Однако в ту пору, о которой идёт речь, она была далеко не такой доброй и ласковой к людям. Дети — для них она существо почти живое, чуть ли не мыслящее — вдруг заметили, что день ото дня её протапливают всё хуже и хуже, неохотно — так только, для порядка, — бросят полена два да кизячок, и всё. Печь, насупленная, как мачеха, стоит и сердито, хмуро смотрит пустыми тёмными глазницами печурок в мёрзлое окно напротив, и окно это уже не озаряет её, как прежде, солнечной, ясной улыбкой. В такие дни взрослые делаются раздражительнее. Старая Настасья Хохлушка гремит ухватами и без всяких видимых причин кричит на снох, на молодых и старую, Олимпиаду, а Пётр Михайлович, утратив обычную для него весёлость, исчезает куда-то и возвращается ночью — всегда пьяный. Дедушка всё реже ласкает внуков, уезжает на Буланке в сопровождении старого и невозмутимого пса Жулика на целую неделю, и в доме очень ждут его.
Ждала и печь. К приезду Михаила Аверьяновича её натапливают чуть ли не докрасна. Как только у ворот послышится скрип саней и глуховатое, характерное дедушкино покашливание, женщины торопливо набрасывают на плечи одежду и с непокрытыми головами выскакивают во двор. Через минуту они уже волокут что-то в избу в холодном, припудренном позёмкой мешке.
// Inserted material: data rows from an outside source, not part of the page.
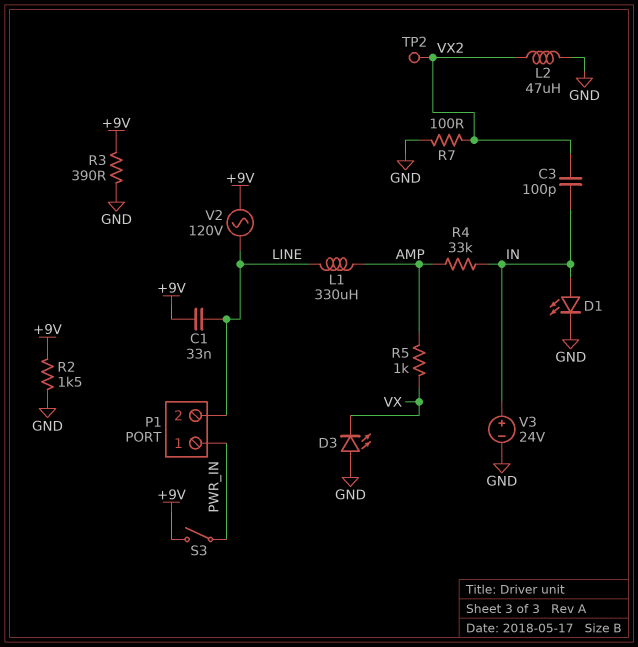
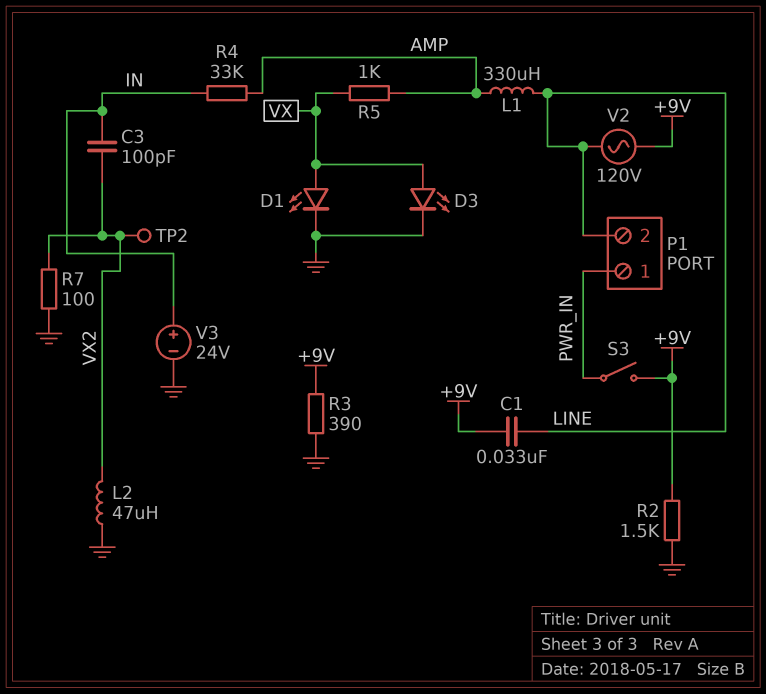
D1: LED (A IN, K GND) -> LED (A VX, K GND)
D3: LED (A GND, K VX) -> LED (A VX, K GND)

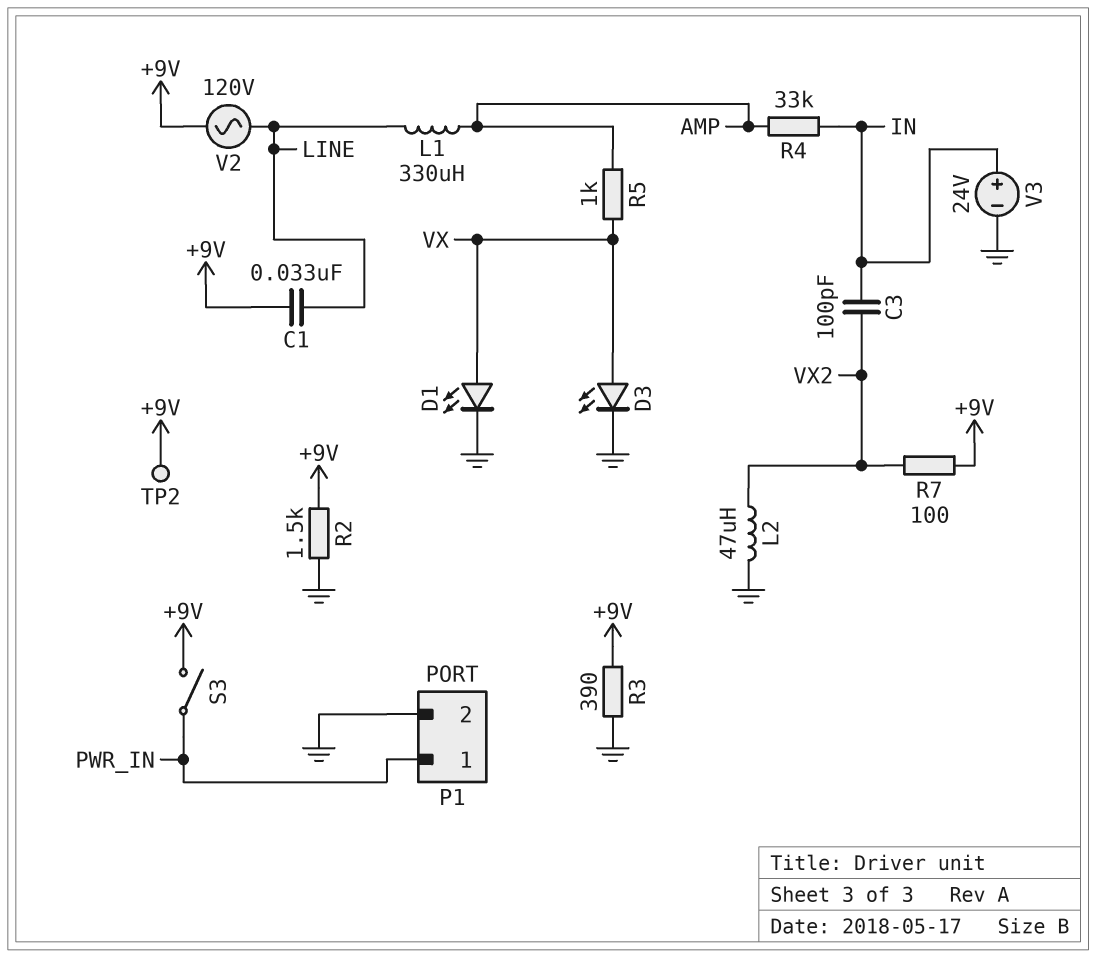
P1 pin 2: LINE -> GND
R7: 100 (GND, VX2) -> 100 (+9V, VX2)
TP2: test point (VX2) -> test point (+9V)

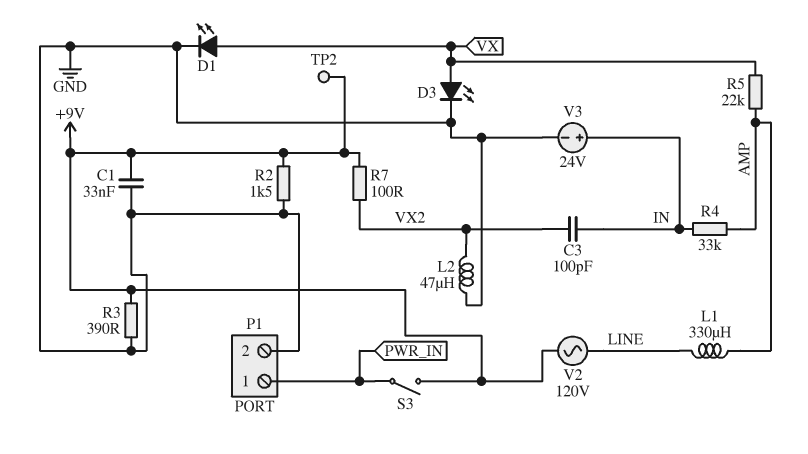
C1: 33nF (+9V, LINE) -> 33nF (+9V, GND)
R5: 1k (AMP, VX) -> 22k (AMP, VX)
Дети подымают галдёж и, сдвинувшись к самому краю печи и рискуя упасть на пол, поглядывают оттуда нетерпеливыми оченятами, требовательно разинув рты, — в эту минуту они удивительно напоминают голых, ещё не оперившихся птенцов, вытягивающих из гнезда шеи и раскрывающих голодные жёлтые клювы, властно прося пищи.
Появление дедушки Михаила едва ли не самый радостный момент в жизни ребятни. Дети хорошо знают, как всё это произойдёт. Вот сейчас распахнётся дверь, и они захлебнутся густым паром, ворвавшимся с улицы в избу, и, когда пар немного рассеется, увидят дедушкину бороду — кудрявую и седую от инея и в прозрачных сосульках. Она пахнет морозом, ржаным хлебом и бесконечной добротой. Дедушка поочерёдно окунёт в неё смеющиеся мордочки внуков и внучек и начнёт одаривать конфетами с махрами, пряниками и ещё бог знает какими бесценными дарами! Потом невестки помогут ему раздеться, и дедушка, усталый, довольный собою и всеми остальными, легко взберётся на печь, где сразу же станет вдвое теснее и в пять раз радостнее.